Isn't Englishrussia some caricaturist site? 

Anyway, that's not an SUV but a tank for the rich. Sniperproof probably.


----------



## monkey1 (Mar 25, 2007)

Very Gothic creation. I like it. Makes the Hummers look like school vans.


----------



## 7freedom7 (Jun 28, 2007)

Get Smart said:


> Source
> 
> the instrument panel is straight from a chevy, and check out the thickness of the window glass :nuts:


It's quite nice, but not a SUV but rather an offroad or even an armored vehicle to be more precise


----------



## ABC LV (Aug 27, 2008)

That's not quite "SUV". This vehicle is a armored military style VIP carrier.

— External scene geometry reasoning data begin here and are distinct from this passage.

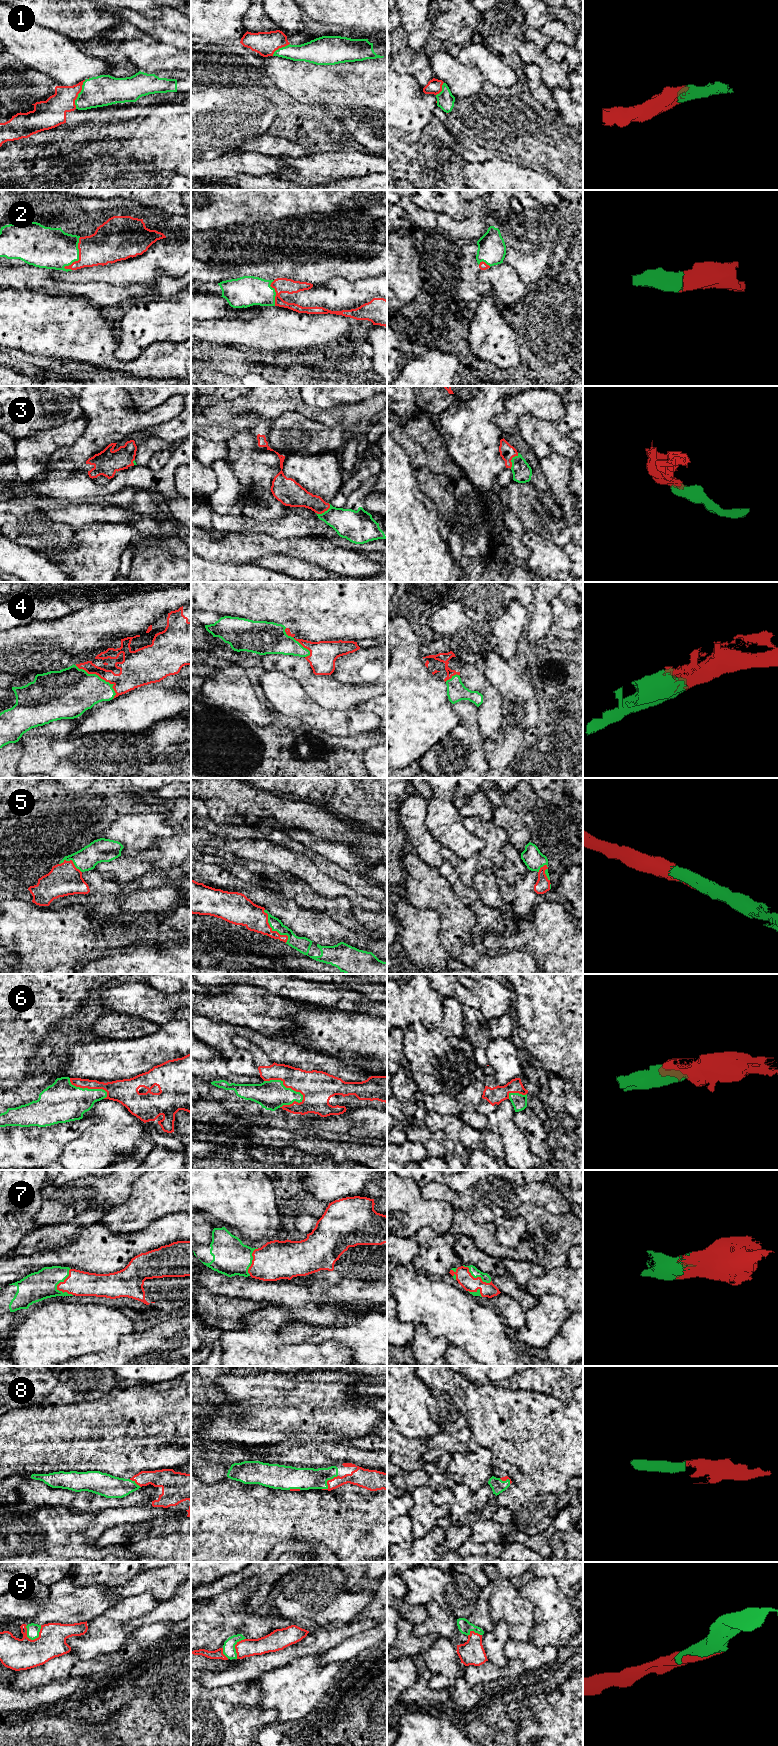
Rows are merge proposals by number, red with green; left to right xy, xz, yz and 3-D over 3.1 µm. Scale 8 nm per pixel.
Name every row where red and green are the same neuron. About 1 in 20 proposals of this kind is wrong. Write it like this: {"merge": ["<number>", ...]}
{"merge": ["1", "2", "3", "4", "5", "6", "7", "8", "9"]}

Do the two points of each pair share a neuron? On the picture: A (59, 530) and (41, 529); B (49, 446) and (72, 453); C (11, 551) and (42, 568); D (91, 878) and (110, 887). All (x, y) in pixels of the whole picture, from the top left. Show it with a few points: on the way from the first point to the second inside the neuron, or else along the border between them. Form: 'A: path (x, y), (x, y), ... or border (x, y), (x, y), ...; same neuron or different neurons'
A: path (55, 530), (45, 530); same neuron
B: border (78, 436), (52, 454), (47, 469); different neurons
C: path (19, 559), (34, 568); same neuron
D: path (96, 881), (100, 885), (105, 885); same neuron

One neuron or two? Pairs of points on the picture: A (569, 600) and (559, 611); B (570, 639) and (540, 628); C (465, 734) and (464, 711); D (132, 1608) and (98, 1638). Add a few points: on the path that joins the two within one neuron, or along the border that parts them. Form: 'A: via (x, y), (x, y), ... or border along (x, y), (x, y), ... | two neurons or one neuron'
A: border along (561, 599), (572, 607) | two neurons
B: border along (549, 629), (542, 639) | two neurons
C: via (466, 728), (466, 717) | one neuron
D: via (124, 1612), (106, 1630) | one neuron

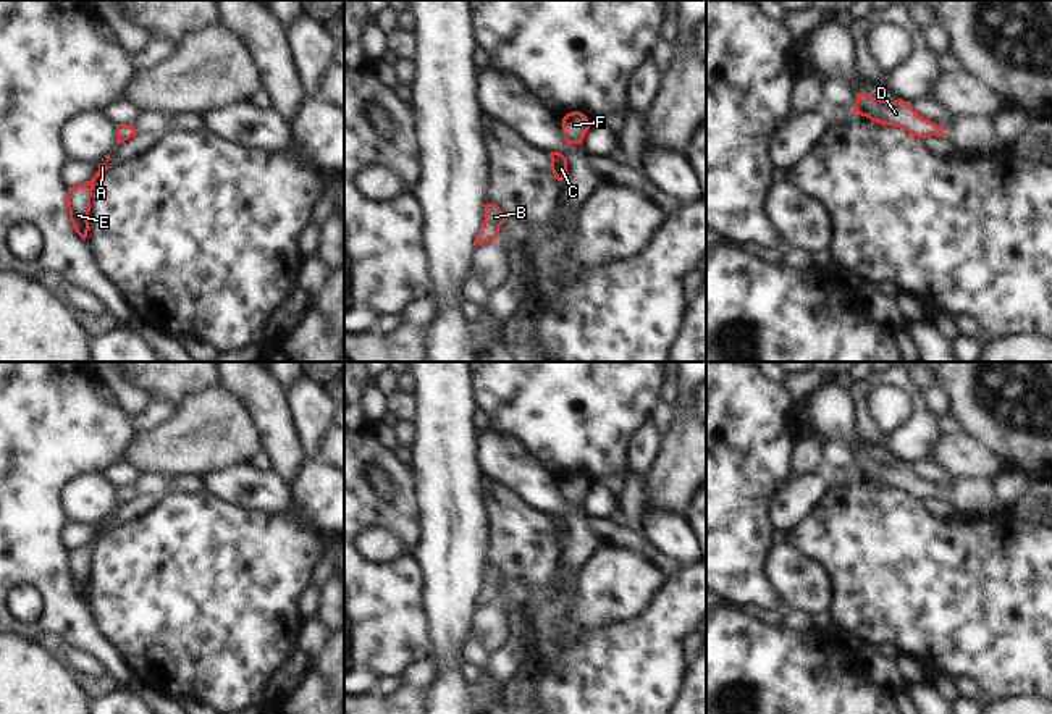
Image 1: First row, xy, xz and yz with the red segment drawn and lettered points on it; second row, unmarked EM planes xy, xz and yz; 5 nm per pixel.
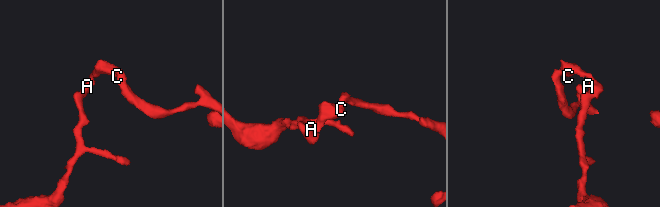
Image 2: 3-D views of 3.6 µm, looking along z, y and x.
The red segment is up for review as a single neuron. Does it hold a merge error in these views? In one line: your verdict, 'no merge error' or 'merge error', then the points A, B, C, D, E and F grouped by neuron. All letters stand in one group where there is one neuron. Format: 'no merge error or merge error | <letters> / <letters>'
no merge error | A B C D E F

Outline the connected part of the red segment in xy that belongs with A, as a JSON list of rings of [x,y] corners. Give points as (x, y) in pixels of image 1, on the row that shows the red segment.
[[[105,163],[99,165],[99,171],[90,181],[86,181],[79,186],[68,187],[66,205],[69,210],[69,220],[74,231],[86,241],[89,231],[89,212],[90,212],[90,197],[94,191],[95,179],[103,174],[110,166]]]

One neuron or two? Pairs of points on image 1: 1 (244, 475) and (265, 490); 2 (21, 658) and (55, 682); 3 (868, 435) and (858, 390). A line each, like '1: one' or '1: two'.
1: one
2: one
3: one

"Combat is the fastest armoring all-road vehicle in the world with the unique protection capabilities from level B2 to the highest level - B7, or what is more, it includes protection from 12,7 mm bullet."
http://www.armoringgroup.com/modules.php?name=eng_discription

Price - varies from 138 000 to 247 000 USD


----------



## NorthWesternGuy (Aug 25, 2005)

It seems to have more style than the H2 SUT


----------



## VikramRao (Sep 2, 2007)

The hummer has one up on this though, anyone seen the youtube vid of a hummer climbing a wall ? the body of the kombat looks decent, but on the inside everything looks like an afterthought. The Hummer in the long run is a better bet then this. Id still like one of each please.


----------



## Helem (Sep 19, 2008)

Combat T98

http://www.armoringgroup.com/


----------



## Helem (Sep 19, 2008)

Military GAZ 2330 Tiger


----------